By Madelyn Petta – Managing Editor
For Sreerupa Ray of Linfield College, the most fundamental process in studying cancer is how chromosomes respond to damage. Ray presented her findings on how proteins can repair damaged chromosomes at this month’s installment in Clark’s STEM Seminar series on May 11.
From noon to 1 p.m. in STEM building room 151, Ray, who earned a doctorate in biochemistry from Louisiana State University and a postdoctoral degree at Yale School of Medicine, explained how chromosome damage, called aberration, triggers intricate response pathways. Ray’s studies and research focus on the role of a certain protein, DNA Polymerase Beta, in aberration repair.

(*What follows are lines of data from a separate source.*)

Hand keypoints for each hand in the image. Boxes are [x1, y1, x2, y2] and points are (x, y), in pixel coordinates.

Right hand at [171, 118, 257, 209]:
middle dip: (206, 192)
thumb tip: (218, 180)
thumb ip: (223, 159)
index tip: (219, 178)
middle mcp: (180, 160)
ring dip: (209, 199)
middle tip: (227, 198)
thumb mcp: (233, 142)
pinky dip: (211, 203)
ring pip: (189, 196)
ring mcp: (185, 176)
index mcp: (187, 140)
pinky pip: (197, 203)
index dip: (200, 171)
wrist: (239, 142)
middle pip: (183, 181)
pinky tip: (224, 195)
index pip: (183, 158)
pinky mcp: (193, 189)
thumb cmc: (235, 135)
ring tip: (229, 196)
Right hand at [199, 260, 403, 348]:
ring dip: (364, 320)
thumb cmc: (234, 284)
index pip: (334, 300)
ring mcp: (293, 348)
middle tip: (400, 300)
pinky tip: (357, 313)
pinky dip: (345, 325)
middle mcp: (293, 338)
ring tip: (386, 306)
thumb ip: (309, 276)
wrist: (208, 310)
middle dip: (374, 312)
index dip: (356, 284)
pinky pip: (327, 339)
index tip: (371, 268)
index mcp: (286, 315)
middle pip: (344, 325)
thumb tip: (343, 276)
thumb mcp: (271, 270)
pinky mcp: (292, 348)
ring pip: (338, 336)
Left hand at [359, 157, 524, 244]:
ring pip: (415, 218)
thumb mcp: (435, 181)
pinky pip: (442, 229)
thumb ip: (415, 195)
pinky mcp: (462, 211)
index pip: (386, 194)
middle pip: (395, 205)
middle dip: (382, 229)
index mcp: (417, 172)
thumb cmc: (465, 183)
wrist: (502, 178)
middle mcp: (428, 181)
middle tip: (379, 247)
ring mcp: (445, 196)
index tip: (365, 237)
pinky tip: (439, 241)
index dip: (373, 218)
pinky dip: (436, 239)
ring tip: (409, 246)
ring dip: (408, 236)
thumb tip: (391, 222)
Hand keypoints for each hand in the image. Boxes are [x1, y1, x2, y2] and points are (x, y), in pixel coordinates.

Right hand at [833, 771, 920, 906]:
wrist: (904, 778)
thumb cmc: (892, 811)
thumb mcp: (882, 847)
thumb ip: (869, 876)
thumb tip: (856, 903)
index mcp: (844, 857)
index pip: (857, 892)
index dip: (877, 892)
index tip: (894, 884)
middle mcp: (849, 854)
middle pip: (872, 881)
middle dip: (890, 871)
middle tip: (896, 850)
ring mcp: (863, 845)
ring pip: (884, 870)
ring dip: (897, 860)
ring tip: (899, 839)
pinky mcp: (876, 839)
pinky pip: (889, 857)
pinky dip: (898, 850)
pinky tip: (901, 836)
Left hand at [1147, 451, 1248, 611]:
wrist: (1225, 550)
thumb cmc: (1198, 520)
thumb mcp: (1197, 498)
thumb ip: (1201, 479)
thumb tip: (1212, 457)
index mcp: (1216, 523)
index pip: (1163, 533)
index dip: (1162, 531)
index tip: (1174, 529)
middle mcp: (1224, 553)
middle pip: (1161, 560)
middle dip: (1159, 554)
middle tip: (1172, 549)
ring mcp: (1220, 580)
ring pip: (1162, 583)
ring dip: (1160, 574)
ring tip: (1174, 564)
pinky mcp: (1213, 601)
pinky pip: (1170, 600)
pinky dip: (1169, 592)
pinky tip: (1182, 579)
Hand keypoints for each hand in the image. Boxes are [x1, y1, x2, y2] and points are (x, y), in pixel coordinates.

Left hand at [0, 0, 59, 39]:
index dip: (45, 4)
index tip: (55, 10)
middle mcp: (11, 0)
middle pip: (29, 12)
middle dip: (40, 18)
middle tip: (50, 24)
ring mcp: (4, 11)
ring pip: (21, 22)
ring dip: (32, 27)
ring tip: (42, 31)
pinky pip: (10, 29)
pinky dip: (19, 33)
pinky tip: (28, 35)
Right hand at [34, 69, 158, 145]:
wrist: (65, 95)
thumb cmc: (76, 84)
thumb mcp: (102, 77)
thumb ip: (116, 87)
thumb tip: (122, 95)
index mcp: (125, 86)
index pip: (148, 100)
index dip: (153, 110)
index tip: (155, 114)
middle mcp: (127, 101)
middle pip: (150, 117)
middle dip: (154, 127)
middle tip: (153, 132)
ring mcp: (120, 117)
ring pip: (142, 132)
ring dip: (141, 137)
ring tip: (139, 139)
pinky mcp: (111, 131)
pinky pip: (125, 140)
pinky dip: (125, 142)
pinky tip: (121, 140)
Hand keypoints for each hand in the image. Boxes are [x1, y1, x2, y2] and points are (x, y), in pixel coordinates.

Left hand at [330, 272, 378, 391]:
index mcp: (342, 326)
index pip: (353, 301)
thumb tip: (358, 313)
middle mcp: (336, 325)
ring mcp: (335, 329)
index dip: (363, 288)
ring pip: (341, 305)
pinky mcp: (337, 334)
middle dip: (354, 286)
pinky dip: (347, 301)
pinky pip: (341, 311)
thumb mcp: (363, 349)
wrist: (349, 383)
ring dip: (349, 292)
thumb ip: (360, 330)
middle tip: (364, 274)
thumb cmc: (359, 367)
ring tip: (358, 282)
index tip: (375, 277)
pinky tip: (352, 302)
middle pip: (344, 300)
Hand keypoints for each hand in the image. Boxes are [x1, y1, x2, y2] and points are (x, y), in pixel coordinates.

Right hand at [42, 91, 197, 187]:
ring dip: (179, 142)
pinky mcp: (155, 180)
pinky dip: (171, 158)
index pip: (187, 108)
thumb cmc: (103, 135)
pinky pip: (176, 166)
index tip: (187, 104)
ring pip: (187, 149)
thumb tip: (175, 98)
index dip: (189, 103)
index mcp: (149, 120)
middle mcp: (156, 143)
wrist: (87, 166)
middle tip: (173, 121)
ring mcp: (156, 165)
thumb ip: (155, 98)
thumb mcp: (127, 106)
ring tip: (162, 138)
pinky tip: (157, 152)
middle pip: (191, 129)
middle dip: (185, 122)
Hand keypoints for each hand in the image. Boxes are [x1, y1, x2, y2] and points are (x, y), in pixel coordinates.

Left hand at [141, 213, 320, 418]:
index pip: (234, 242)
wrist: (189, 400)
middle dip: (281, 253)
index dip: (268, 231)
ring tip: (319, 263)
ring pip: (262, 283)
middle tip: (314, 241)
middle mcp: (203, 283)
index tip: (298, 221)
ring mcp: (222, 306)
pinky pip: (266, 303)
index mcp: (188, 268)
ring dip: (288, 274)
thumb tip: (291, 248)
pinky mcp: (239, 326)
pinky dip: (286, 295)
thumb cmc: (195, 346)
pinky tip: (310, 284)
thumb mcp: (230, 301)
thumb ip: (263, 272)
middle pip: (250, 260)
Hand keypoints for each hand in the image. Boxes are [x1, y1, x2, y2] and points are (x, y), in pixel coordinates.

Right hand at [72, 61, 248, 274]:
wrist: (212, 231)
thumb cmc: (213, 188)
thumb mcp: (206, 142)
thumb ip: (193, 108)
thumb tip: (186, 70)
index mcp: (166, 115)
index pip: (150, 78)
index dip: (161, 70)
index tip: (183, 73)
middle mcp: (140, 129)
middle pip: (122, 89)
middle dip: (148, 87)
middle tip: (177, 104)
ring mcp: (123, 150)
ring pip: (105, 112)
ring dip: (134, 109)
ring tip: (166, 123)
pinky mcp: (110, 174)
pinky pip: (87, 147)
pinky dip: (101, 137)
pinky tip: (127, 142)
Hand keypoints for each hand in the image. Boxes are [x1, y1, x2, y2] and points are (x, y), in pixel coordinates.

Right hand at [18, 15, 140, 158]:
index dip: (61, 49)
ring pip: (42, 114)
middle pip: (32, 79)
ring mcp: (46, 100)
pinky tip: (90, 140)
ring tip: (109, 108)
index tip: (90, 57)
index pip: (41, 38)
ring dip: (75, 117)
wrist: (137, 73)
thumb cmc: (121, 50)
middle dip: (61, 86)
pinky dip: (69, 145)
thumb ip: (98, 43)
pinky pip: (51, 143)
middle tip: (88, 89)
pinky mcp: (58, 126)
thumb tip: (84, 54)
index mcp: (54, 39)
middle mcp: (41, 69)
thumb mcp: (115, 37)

Ray said chromosome damage is normal in cell replication, but what grabs her attention is when normal response triggers, like repair or cell death, aren’t occurring, which allows cancerous cells to grow exponentially.
Ray’s research involves intentionally damaging isolated cells and activating Red Fluorescent Proteins.
Another way to analyze damage repair is through a Cellometer, a machine that shows cell “comet tails” in motion. Ray said the risk for cancer is higher when less damage is repaired and more broken particles are trailing behind the cell.
“It’s about putting all these pieces together, one day,” Ray said.